- **Entries supplied**
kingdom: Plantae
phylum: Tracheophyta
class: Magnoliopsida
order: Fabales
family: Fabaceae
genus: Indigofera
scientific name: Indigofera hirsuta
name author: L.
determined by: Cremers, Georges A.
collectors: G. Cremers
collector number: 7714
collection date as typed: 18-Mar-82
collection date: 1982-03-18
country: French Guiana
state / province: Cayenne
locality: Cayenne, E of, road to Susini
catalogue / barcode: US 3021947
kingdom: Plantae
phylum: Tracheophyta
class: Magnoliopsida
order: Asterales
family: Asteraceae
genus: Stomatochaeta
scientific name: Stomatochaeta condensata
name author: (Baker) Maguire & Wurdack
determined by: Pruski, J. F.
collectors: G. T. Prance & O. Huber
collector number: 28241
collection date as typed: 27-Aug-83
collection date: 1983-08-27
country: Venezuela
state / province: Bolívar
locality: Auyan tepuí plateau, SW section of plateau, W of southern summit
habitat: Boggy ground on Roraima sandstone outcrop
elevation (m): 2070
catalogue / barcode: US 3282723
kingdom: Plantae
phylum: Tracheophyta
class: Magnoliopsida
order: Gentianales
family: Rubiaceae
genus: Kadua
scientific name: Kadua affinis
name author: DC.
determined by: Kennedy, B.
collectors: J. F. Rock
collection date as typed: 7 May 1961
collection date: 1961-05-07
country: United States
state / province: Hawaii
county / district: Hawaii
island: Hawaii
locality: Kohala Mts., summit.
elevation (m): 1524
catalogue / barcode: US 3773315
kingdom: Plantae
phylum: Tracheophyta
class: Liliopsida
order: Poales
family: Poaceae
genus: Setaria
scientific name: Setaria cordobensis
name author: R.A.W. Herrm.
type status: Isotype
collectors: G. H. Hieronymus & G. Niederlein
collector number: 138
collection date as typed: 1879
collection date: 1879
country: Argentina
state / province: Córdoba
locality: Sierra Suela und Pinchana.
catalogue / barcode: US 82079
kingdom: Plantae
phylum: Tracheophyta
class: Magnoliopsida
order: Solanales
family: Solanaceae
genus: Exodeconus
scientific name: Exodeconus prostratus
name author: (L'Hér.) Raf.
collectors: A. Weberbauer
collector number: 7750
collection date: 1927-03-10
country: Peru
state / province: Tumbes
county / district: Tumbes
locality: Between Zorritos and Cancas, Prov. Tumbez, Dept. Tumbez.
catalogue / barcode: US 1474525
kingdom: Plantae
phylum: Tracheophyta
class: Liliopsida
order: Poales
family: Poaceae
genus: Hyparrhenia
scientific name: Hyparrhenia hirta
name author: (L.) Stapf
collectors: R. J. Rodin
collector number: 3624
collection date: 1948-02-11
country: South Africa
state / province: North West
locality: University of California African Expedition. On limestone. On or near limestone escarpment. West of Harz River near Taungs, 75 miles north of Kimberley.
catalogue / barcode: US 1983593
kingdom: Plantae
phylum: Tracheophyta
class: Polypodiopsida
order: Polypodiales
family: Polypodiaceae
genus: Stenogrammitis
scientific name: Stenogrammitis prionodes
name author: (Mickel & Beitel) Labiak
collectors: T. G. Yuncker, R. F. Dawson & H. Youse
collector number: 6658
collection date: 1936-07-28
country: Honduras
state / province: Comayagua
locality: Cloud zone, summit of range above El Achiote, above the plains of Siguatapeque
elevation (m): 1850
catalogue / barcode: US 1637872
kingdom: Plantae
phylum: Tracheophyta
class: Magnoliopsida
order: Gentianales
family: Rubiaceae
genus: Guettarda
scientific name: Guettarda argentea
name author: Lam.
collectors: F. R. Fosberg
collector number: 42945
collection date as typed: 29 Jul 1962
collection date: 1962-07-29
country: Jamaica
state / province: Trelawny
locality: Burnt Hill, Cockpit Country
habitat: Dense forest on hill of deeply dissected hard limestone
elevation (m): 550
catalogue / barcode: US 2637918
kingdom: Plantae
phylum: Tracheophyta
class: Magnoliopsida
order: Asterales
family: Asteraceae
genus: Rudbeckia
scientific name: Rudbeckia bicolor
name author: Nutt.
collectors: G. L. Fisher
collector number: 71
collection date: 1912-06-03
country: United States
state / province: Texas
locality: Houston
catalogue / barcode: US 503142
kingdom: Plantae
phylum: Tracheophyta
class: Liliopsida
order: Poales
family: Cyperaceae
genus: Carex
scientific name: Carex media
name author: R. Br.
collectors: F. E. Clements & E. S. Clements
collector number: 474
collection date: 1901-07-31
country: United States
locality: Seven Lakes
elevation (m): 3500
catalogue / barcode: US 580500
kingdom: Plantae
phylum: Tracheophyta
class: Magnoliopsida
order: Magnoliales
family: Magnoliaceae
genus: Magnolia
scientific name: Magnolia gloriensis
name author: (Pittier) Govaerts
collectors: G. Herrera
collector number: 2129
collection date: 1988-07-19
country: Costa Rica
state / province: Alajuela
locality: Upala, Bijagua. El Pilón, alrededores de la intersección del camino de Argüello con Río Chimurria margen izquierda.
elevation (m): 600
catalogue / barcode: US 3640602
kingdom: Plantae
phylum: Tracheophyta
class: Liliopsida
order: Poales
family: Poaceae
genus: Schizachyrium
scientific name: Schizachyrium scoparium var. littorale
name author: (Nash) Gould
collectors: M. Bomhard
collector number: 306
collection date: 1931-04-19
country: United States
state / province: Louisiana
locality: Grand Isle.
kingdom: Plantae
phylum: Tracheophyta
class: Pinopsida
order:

- **Task objective**
Could you rewrite all of the items above with "locality" changed to "site" and nothing else altered?

- **Result of this exercise**
kingdom: Plantae
phylum: Tracheophyta
class: Magnoliopsida
order: Fabales
family: Fabaceae
genus: Indigofera
scientific name: Indigofera hirsuta
name author: L.
determined by: Cremers, Georges A.
collectors: G. Cremers
collector number: 7714
collection date as typed: 18-Mar-82
collection date: 1982-03-18
country: French Guiana
state / province: Cayenne
site: Cayenne, E of, road to Susini
catalogue / barcode: US 3021947
kingdom: Plantae
phylum: Tracheophyta
class: Magnoliopsida
order: Asterales
family: Asteraceae
genus: Stomatochaeta
scientific name: Stomatochaeta condensata
name author: (Baker) Maguire & Wurdack
determined by: Pruski, J. F.
collectors: G. T. Prance & O. Huber
collector number: 28241
collection date as typed: 27-Aug-83
collection date: 1983-08-27
country: Venezuela
state / province: Bolívar
site: Auyan tepuí plateau, SW section of plateau, W of southern summit
habitat: Boggy ground on Roraima sandstone outcrop
elevation (m): 2070
catalogue / barcode: US 3282723
kingdom: Plantae
phylum: Tracheophyta
class: Magnoliopsida
order: Gentianales
family: Rubiaceae
genus: Kadua
scientific name: Kadua affinis
name author: DC.
determined by: Kennedy, B.
collectors: J. F. Rock
collection date as typed: 7 May 1961
collection date: 1961-05-07
country: United States
state / province: Hawaii
county / district: Hawaii
island: Hawaii
site: Kohala Mts., summit.
elevation (m): 1524
catalogue / barcode: US 3773315
kingdom: Plantae
phylum: Tracheophyta
class: Liliopsida
order: Poales
family: Poaceae
genus: Setaria
scientific name: Setaria cordobensis
name author: R.A.W. Herrm.
type status: Isotype
collectors: G. H. Hieronymus & G. Niederlein
collector number: 138
collection date as typed: 1879
collection date: 1879
country: Argentina
state / province: Córdoba
site: Sierra Suela und Pinchana.
catalogue / barcode: US 82079
kingdom: Plantae
phylum: Tracheophyta
class: Magnoliopsida
order: Solanales
family: Solanaceae
genus: Exodeconus
scientific name: Exodeconus prostratus
name author: (L'Hér.) Raf.
collectors: A. Weberbauer
collector number: 7750
collection date: 1927-03-10
country: Peru
state / province: Tumbes
county / district: Tumbes
site: Between Zorritos and Cancas, Prov. Tumbez, Dept. Tumbez.
catalogue / barcode: US 1474525
kingdom: Plantae
phylum: Tracheophyta
class: Liliopsida
order: Poales
family: Poaceae
genus: Hyparrhenia
scientific name: Hyparrhenia hirta
name author: (L.) Stapf
collectors: R. J. Rodin
collector number: 3624
collection date: 1948-02-11
country: South Africa
state / province: North West
site: University of California African Expedition. On limestone. On or near limestone escarpment. West of Harz River near Taungs, 75 miles north of Kimberley.
catalogue / barcode: US 1983593
kingdom: Plantae
phylum: Tracheophyta
class: Polypodiopsida
order: Polypodiales
family: Polypodiaceae
genus: Stenogrammitis
scientific name: Stenogrammitis prionodes
name author: (Mickel & Beitel) Labiak
collectors: T. G. Yuncker, R. F. Dawson & H. Youse
collector number: 6658
collection date: 1936-07-28
country: Honduras
state / province: Comayagua
site: Cloud zone, summit of range above El Achiote, above the plains of Siguatapeque
elevation (m): 1850
catalogue / barcode: US 1637872
kingdom: Plantae
phylum: Tracheophyta
class: Magnoliopsida
order: Gentianales
family: Rubiaceae
genus: Guettarda
scientific name: Guettarda argentea
name author: Lam.
collectors: F. R. Fosberg
collector number: 42945
collection date as typed: 29 Jul 1962
collection date: 1962-07-29
country: Jamaica
state / province: Trelawny
site: Burnt Hill, Cockpit Country
habitat: Dense forest on hill of deeply dissected hard limestone
elevation (m): 550
catalogue / barcode: US 2637918
kingdom: Plantae
phylum: Tracheophyta
class: Magnoliopsida
order: Asterales
family: Asteraceae
genus: Rudbeckia
scientific name: Rudbeckia bicolor
name author: Nutt.
collectors: G. L. Fisher
collector number: 71
collection date: 1912-06-03
country: United States
state / province: Texas
site: Houston
catalogue / barcode: US 503142
kingdom: Plantae
phylum: Tracheophyta
class: Liliopsida
order: Poales
family: Cyperaceae
genus: Carex
scientific name: Carex media
name author: R. Br.
collectors: F. E. Clements & E. S. Clements
collector number: 474
collection date: 1901-07-31
country: United States
site: Seven Lakes
elevation (m): 3500
catalogue / barcode: US 580500
kingdom: Plantae
phylum: Tracheophyta
class: Magnoliopsida
order: Magnoliales
family: Magnoliaceae
genus: Magnolia
scientific name: Magnolia gloriensis
name author: (Pittier) Govaerts
collectors: G. Herrera
collector number: 2129
collection date: 1988-07-19
country: Costa Rica
state / province: Alajuela
site: Upala, Bijagua. El Pilón, alrededores de la intersección del camino de Argüello con Río Chimurria margen izquierda.
elevation (m): 600
catalogue / barcode: US 3640602
kingdom: Plantae
phylum: Tracheophyta
class: Liliopsida
order: Poales
family: Poaceae
genus: Schizachyrium
scientific name: Schizachyrium scoparium var. littorale
name author: (Nash) Gould
collectors: M. Bomhard
collector number: 306
collection date: 1931-04-19
country: United States
state / province: Louisiana
site: Grand Isle.
kingdom: Plantae
phylum: Tracheophyta
class: Pinopsida
order:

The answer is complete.